───── Teks Bacaan

Tokoh

Minggu, 24 Desember 2017 | 09:31

Victor Matanggaran berpose di depan kampus University of Twente, Belanda// Sulbarkita.com

Mamuju--Victor Matanggaran, 25 tahun, kini sudah bisa bernafas lega. Sebab pendidikan pascasarjana yang ditempuhnya di University of Twente, Belanda, telah memasuki tahap akhir. Ia bersiap pulang ke Tanah Air sekitar pertengahan Januari 2018.“Saya tinggal proses legalisasi dokumen baru pulang,” kata Matanggaran saat dihubungi Sulbarkita.com Jumat 22 Desember.

Rindu Matanggaran pada Tanah Air sudah cukup tebal. Apalagi sudah setahun terakhir, dia harus  bertahan menempuh pendidikan di Negeri Kincir Angin, negeri nun jauh dari tempat lahirnya, “Saya sudah rindu makan bau peapi,” katanya.

Bau peapi adalah sop ikan tongkol yang dibaluri asam mangga. Itu adalah kuliner khas suku Mandar di Sulawesi Barat. Masakan ini akrab di lidah Matanggaran karena berasal dari provinsi hasil pemekaran Sulawesi Selatan tersebut. Bau peapi juga salah satu masakan idola Matanggaran.

Namun di balik kerinduan tersebut, Matanggaran melewati perjuangan yang cukup panjang untuk mencapai cita-catanya kuliah di Belanda. Matanggaran berasal dari Desa Lekbeng, Kalukku, sekitar 45 menit dari Mamuju. Di desa ini, Matanggaran tak bisa berharap banyak soal kualitas pendidikan karena memang wilayahnya yang masih terpencil, “Jaringan internet juga masih susah,” kata dia.

Matanggaran juga tak mungkin menuntut akses pendidikan yang lebih dari Yusuf dan Nina Sartika, kedua orang tuannya. Sebab penghasilan mereka sebagai petani di sawah tadah hujan juga pas-pasan. Beruntung anak semata wayangnya itu tak senasib dengan anak lainnya yang putus sekolah karena biaya.

Kondisi yang serba terbatas tak mematahkan semangat Matanggaran untuk giat belajar. Maklum, dia memang kutu buku dan senang melahap informasi di media massa. Gayung pun bersambut, Matanggaran akhirnya mendapat beasiswa untuk kuliah di Universitas Negeri Makassar pada 2011.

Matanggaran memilih ilmu psikologi sebagai bidang studi yang ingin ditekuninya di sana. Bidang ini menjadi pilihan karena terinspirasi oleh berbagai buku dan film yang menampilkan praktek-praktek ilmu psikologi. Matanggaran ingin ahli di bidang tersebut.

Kendati demikian, sebagian keluarga Matanggaran menentang keinginannya tersebut. Maklum saja, adagium soal dokter, pegawai negeri, serta polisi adalah profesi dengan kasta tertinggi masih cukup kuat di desanya, “Saya tidak percaya hal itu makanya saya tutup telinga,” kata dia.

Matanggaran lantas berusaha terus meraih prestasi di Ilmu Psikologi. Kerja kerasnya pun terbayar saat menjuarai debat psikologi nasional yang digelar Kementerian Pendidikan di Universitas Negeri Malang pada 2014. Dari sana lah Matanggaran terus merajut mimpi untuk meraih pendidikan yang lebih tinggi. “Pendidikan membuka mata saya melihat banyak peluang.”

──────────
───── Daftar Entri

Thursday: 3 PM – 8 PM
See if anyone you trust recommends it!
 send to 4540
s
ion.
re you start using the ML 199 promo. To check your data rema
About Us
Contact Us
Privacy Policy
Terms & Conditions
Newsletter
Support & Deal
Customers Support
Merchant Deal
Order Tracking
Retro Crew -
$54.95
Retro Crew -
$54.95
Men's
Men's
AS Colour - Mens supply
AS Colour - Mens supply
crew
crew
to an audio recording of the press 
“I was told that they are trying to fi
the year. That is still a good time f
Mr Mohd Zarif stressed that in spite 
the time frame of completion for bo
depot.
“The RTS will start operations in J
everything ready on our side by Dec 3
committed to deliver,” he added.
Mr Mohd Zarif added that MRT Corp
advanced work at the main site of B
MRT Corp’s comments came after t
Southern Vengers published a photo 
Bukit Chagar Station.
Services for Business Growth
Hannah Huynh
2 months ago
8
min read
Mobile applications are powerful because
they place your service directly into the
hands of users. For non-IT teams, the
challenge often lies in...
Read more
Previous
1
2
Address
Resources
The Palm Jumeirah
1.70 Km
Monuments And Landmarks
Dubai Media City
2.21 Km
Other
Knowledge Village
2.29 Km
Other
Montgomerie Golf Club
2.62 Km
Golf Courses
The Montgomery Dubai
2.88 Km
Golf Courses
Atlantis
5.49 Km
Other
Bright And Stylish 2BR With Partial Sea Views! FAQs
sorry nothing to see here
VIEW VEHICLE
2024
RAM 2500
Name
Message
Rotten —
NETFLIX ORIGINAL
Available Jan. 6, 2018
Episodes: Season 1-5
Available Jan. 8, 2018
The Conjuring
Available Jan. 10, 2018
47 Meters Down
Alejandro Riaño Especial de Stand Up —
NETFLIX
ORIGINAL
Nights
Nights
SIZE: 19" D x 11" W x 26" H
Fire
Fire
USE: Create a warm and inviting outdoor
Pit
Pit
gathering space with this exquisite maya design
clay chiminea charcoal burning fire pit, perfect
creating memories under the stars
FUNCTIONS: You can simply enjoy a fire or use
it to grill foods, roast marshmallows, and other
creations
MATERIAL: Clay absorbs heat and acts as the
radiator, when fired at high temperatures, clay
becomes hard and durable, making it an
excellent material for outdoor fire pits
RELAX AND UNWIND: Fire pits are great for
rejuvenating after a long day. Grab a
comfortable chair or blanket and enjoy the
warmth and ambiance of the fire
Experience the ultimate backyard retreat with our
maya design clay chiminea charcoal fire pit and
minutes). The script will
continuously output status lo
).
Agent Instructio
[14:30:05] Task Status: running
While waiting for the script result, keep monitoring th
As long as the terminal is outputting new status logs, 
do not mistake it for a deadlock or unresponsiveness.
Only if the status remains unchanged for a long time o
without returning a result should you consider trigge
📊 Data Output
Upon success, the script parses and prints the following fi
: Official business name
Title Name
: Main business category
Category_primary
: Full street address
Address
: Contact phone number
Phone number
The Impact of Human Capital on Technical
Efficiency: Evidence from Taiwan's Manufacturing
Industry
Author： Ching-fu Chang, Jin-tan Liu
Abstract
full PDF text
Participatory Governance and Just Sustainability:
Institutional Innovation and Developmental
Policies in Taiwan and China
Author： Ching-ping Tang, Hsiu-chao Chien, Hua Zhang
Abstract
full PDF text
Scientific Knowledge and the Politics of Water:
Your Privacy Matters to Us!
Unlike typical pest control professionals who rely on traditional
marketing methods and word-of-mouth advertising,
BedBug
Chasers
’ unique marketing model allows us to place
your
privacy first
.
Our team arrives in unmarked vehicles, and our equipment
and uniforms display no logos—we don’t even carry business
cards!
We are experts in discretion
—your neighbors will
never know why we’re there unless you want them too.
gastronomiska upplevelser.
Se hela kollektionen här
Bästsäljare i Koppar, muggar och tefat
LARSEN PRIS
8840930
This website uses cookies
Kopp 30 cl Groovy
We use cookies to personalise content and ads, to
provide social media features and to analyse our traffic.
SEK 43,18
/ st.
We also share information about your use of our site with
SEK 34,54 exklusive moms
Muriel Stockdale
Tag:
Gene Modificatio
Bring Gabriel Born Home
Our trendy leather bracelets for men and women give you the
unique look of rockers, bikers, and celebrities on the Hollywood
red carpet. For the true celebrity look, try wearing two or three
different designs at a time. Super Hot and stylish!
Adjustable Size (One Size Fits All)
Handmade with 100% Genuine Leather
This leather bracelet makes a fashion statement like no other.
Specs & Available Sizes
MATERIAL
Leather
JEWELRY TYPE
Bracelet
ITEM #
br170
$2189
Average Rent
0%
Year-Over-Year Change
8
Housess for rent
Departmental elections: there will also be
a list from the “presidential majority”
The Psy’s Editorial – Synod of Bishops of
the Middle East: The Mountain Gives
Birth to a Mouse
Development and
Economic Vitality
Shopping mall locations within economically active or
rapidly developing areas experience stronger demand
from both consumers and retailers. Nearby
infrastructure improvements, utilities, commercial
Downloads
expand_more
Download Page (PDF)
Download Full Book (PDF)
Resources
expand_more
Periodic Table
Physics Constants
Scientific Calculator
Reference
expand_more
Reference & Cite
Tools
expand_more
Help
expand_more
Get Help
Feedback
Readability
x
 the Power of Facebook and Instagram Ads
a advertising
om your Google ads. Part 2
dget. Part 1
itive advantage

──────────

* [Soal Latihan]:
1. Tentukan apakah setiap pernyataan berikut sesuai dengan teks tentang Victor Matanggaran. Jawab ya atau tidak, lalu kutip kata-kata teks yang menjadi penentunya.
(a) Matanggaran berasal dari Desa Lekbeng, Kalukku.
(b) Pada 2011 Matanggaran memperoleh beasiswa untuk kuliah di Universitas Negeri Malang.
(c) Seluruh keluarga Matanggaran mendukung keinginannya menekuni ilmu psikologi.
2. Sebutkan semua universitas yang disebut dalam teks tentang Victor Matanggaran.
3. Lanjutkan teks tentang Victor Matanggaran dari kalimat terakhirnya.

* [Jawaban Latihan]:
1.
(a) Ya: "Matanggaran berasal dari Desa Lekbeng, Kalukku, sekitar 45 menit dari Mamuju."
(b) Tidak: "Matanggaran akhirnya mendapat beasiswa untuk kuliah di Universitas Negeri Makassar pada 2011."
(c) Tidak: "sebagian keluarga Matanggaran menentang keinginannya tersebut."

2. University of Twente, Universitas Negeri Makassar, Universitas Negeri Malang

3.
Setelah lulus dari UNM dengan predikat cum laude, Matanggaran berhasil meraih beasiswa pertukaran pelajar ke Australia. Di Negeri Kangguru tersebut dia mengikuti perkuliahan di salah satu kampus selama kurang lebih lima bulan.

Keberhasilan itu membuat Matanggaran pede mencari peluang untuk kuliah pascasarjana ke belahan dunia lainnya. Sejumlah organisasi dia masuki. Pun bergaul dengan para alumnus luar negeri untuk mencari informasi, “ Harus selalu menumbuhkan keberanian dan tidak peduli siapa kita. Intinya harus berani,” ujarnya.

Kesempatan pun kembali datang ketika Matanggaran berhasil meraih beasiswa Lembaga Pengelola Dana Pendidikan (LPDP) dari pemerintah pertengahan 2016.  Ia memilih University of Twente, Belanda untuk melanjutkan pascasarjananya. Di kampus tersebut, Matanggaran memperdalam ilmu psikologinya dengan mengambil jurusan psikologi konflik, risiko, dan keamanan. Bidang ini menjadi pilihan karena Matanggaran ingin masuk dalam dunia psikologi forensik, disiplin ilmu yang mempelajari perilaku kriminal dan memciptakan mitigasinya.

Kendati tergolong disiplin ilmu yang langka, Matanggaran yakin akan mudah mendapatkan pekerjaan di Tanah Air. Sebab psikologi forensik cukup dibutuhkan di dunia hukum, khususnya kepolisian dalam mengungkap kasus. Lembaga riset juga lapang untuk bidang ini.

Harapan besar Matanggaran adalah mengabdi di kampung halamannya Sulbar. Beroperasinya kantor Kepolisian Daerah (Polda) di sana menjadi peluang. Oganisasi alumni pendidikan luar negeri bernama Purna Caraka Indonesia juga sudah ada. Sehingga Matanggaran bisa dengan mudah menularkan kemampuannya menembus pendidikan di luar negeri ke generasi muda Sulbar.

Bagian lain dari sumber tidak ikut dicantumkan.